Policy-as-Code: Shifting Security Left

One of the most effective ways to secure HNIs is embedding rules directly into the development pipeline through policy-as-code.

  • Define rules in code (using frameworks like OPA, Sentinel, or Kyverno):

    • Example: “All non-human identities must have an owner, expiry ≤ 90 days, and cannot request wildcard permissions.”

  • Integrate into CI/CD pipelines: Block deployments that attempt to create insecure identities.

  • Version-control policies: Policies can be audited, tested, and continuously improved, just like software code.

By shifting identity checks “left,” developers receive feedback early. Instead of security teams discovering over-privileged service accounts months later, insecure configurations are prevented at the source.

Continuous Compliance: Staying Secure Over Time

Policies alone are not enough—identities drift over time. A service account created with limited access may quietly accumulate new privileges.
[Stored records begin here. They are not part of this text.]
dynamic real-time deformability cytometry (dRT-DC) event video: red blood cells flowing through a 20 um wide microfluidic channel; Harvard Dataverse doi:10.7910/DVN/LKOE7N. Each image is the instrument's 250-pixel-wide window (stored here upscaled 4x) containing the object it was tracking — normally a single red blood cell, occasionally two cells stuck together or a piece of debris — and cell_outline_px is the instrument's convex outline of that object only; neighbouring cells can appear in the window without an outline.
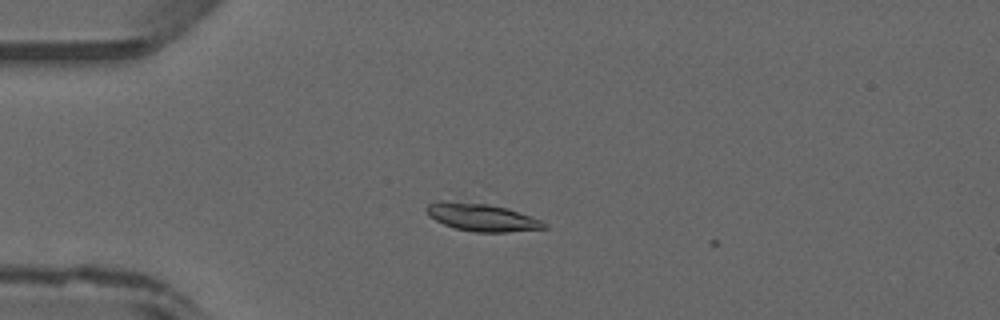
{"species": "common noctule bat (a hibernating species)", "species_latin": "Nyctalus noctula", "temperature_condition": "warm", "stored_images_in_passage": 4, "camera_frame_rate_fps": 3000, "um_per_image_px": 0.085, "animal": {"sex": "male", "forearm_length_mm": 52.5}, "frame": {"image": 1, "passage_image": 3, "time_ms": 0.667, "image_size_px": [1000, 320], "cell_outline_px": [[548, 228], [508, 232], [476, 232], [456, 228], [444, 224], [428, 216], [424, 208], [428, 204], [436, 200], [440, 200], [488, 204], [508, 208], [540, 220], [548, 224]], "centroid_in_image_um": [40.92, 18.46], "position_along_channel_um": 44.1, "area_um2": 18.96}}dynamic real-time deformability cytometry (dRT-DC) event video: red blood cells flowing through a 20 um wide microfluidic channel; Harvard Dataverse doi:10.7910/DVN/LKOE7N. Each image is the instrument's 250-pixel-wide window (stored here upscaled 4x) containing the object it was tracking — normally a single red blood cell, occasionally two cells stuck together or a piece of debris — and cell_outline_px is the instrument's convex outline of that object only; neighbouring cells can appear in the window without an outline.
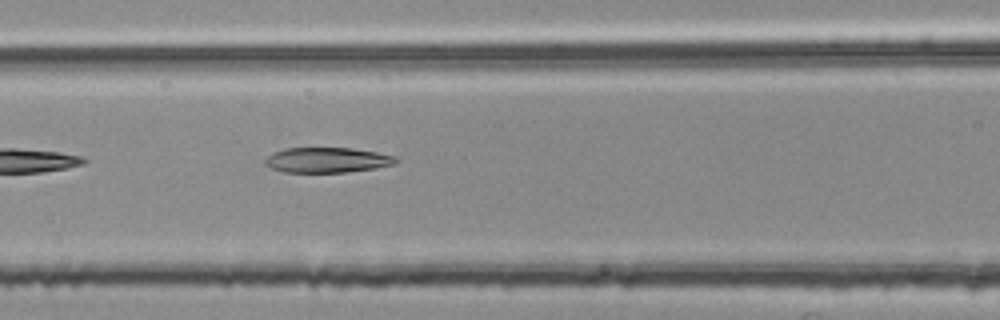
{"species": "common noctule bat (a hibernating species)", "species_latin": "Nyctalus noctula", "temperature_condition": "room temperature", "stored_images_in_passage": 5, "camera_frame_rate_fps": 3000, "um_per_image_px": 0.085, "animal": {"sex": "female", "body_mass_g": 25.1}, "frame": {"image": 1, "passage_image": 5, "time_ms": 1.333, "image_size_px": [1000, 320], "cell_outline_px": [[396, 164], [376, 168], [344, 172], [284, 172], [272, 168], [264, 164], [264, 160], [272, 152], [284, 148], [352, 148], [376, 152], [396, 156]], "centroid_in_image_um": [27.79, 13.6], "position_along_channel_um": 138.8, "area_um2": 19.19}}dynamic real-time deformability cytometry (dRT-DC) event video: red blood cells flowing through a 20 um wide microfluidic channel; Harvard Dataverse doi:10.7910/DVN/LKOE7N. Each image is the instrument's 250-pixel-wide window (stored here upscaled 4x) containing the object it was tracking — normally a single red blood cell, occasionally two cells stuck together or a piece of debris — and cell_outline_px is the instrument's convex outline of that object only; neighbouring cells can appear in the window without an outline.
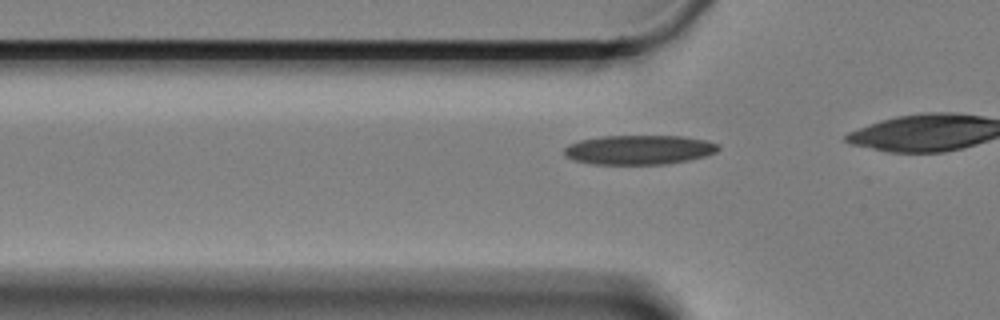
{"species": "Egyptian fruit bat (a non-hibernating species)", "species_latin": "Rousettus aegyptiacus", "temperature_condition": "cold", "stored_images_in_passage": 21, "camera_frame_rate_fps": 3000, "um_per_image_px": 0.085, "animal": {"sex": "female"}, "frame": {"image": 1, "passage_image": 15, "time_ms": 4.667, "image_size_px": [1000, 320], "cell_outline_px": [[720, 148], [716, 152], [704, 156], [688, 160], [668, 164], [592, 164], [572, 160], [564, 156], [564, 148], [568, 144], [580, 140], [600, 136], [684, 136], [708, 140], [720, 144]], "centroid_in_image_um": [54.32, 12.73], "position_along_channel_um": 71.5, "area_um2": 26.7}}
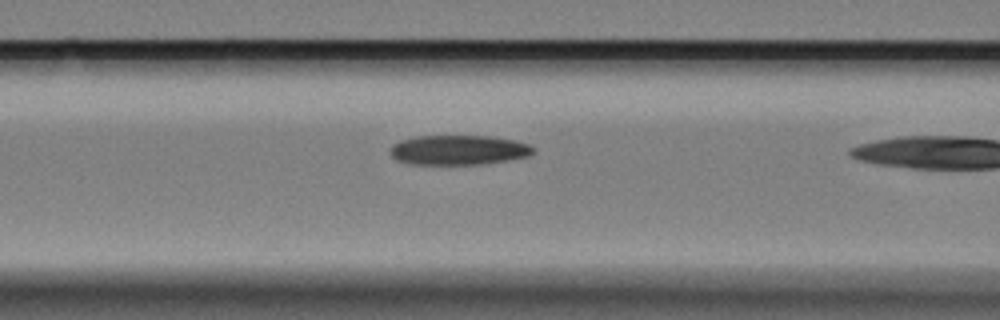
{"frame": {"image": 2, "passage_image": 20, "time_ms": 6.333, "image_size_px": [1000, 320], "cell_outline_px": [[536, 152], [528, 156], [508, 160], [484, 164], [412, 164], [396, 160], [392, 156], [392, 144], [400, 140], [416, 136], [488, 136], [516, 140], [528, 144], [536, 148]], "centroid_in_image_um": [39.02, 12.75], "position_along_channel_um": 127.6, "area_um2": 24.85}}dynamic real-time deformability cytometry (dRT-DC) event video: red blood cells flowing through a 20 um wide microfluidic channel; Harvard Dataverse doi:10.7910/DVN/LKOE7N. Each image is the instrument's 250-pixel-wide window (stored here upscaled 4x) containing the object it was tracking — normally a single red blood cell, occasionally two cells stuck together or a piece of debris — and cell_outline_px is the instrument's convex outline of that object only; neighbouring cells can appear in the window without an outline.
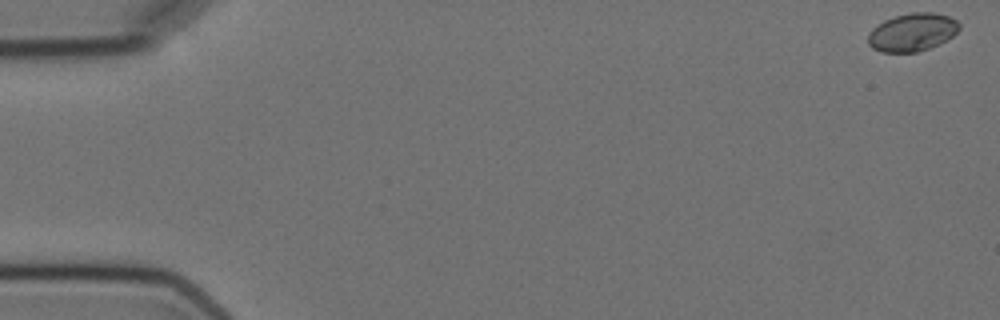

A forgotten API key may remain active long after its service is retired.

Continuous compliance ensures that all non-human identities are continuously validated against defined policies:

  • Automated scanners detect violations (e.g., expired rotation, excessive privileges).
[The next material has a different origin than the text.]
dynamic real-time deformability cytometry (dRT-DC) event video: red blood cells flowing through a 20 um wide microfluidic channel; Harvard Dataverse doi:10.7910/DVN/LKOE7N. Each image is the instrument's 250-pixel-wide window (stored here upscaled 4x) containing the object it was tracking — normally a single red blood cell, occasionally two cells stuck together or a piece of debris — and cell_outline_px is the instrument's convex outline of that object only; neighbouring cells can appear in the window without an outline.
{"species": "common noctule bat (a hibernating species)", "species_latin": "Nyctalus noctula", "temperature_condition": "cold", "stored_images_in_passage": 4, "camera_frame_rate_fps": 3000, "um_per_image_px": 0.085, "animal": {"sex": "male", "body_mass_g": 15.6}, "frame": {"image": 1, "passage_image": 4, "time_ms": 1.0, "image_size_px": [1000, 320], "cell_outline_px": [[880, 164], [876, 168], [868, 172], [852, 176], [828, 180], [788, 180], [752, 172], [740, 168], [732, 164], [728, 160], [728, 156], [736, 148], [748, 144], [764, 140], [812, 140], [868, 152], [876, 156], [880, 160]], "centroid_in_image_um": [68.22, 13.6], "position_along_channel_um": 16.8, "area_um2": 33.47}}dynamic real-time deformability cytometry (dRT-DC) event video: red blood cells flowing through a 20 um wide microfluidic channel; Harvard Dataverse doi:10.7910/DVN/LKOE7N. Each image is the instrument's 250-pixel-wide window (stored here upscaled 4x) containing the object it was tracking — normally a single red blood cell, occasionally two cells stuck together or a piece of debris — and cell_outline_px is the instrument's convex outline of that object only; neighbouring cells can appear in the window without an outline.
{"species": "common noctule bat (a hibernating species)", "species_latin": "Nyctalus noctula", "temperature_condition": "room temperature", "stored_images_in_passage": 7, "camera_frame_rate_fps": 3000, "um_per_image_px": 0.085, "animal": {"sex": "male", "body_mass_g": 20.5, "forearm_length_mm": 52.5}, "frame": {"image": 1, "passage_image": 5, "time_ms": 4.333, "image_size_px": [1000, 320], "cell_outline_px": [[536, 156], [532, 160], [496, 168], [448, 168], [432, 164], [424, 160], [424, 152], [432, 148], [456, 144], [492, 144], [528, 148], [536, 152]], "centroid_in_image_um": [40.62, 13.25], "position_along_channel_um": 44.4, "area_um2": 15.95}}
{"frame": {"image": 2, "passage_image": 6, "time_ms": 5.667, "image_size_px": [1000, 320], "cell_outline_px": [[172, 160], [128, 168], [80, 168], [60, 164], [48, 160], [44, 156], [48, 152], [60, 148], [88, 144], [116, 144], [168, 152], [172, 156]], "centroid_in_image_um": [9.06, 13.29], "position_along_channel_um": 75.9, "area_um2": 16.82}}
  • Alerts or automated remediation reduce manual effort.

  • Dashboards provide auditors with real-time visibility into compliance status.

This not only strengthens security but also helps organizations demonstrate accountability for regulatory frameworks like ISO 27001, SOC 2, or NIST CSF.
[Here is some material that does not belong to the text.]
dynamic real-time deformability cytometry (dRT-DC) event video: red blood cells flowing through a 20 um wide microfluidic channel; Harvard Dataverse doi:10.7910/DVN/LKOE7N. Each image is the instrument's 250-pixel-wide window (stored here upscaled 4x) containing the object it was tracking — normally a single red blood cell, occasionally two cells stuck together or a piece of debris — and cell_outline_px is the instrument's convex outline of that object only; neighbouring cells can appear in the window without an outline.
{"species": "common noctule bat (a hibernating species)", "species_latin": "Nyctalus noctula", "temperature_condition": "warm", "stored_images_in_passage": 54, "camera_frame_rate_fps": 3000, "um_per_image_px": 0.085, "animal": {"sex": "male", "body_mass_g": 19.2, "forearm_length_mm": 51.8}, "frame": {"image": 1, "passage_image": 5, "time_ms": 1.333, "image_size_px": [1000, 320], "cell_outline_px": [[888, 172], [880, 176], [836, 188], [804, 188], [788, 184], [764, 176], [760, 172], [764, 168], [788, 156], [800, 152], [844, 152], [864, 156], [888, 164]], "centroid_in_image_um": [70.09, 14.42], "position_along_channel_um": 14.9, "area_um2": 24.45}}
Culture: The Human Factor in Non-Human Identity Security

Technology and governance are powerful, but the true differentiator is culture. Developers, engineers, and DevOps teams must see HNI security as part of their daily responsibility.

  • Shift-left mindset: Engineers integrate secure identity practices just like unit testing.

  • Awareness: Teams recognize that an exposed API key is as valuable to attackers as a stolen user password.

  • Collaboration: Security, DevOps, and compliance teams work together, not in silos, to build trust into machine-to-machine communication.

Organizations that succeed will cultivate a culture where “identity is the new perimeter” applies equally to humans and machines.

Looking Ahead: What Will Define the Winners?

Fast forward three years, and the winners in managing non-human identities will be defined by their ability to combine:

  • Technology: Automated discovery, secrets management, AI-driven anomaly detection.

  • Governance: Standardized policies, lifecycle ownership, continuous compliance.

  • Culture: A shift-left mindset where developers treat HNIs with the same care as human credentials.

Those who succeed will close one of the fastest-growing gaps in enterprise security. Those who don’t risk repeating history—allowing attackers to bypass expensive defenses simply by stealing a forgotten service account key.

Conclusion

The surge in non-human identities is both inevitable and unstoppable. Automation, AI, and cloud-native architectures will only increase the reliance on machine-to-machine communication. But with this growth comes risk: each unmanaged HNI is a potential backdoor for attackers. By adopting a lifecycle model, embedding policy-as-code, enforcing continuous compliance, and fostering a culture of security ownership, organizations can bring order to the chaos. Securing the non-human identity surge is not optional—it is the next frontier of cybersecurity. Enterprises that master it will not only protect themselves from breaches but also unlock the full potential of digital transformation with confidence.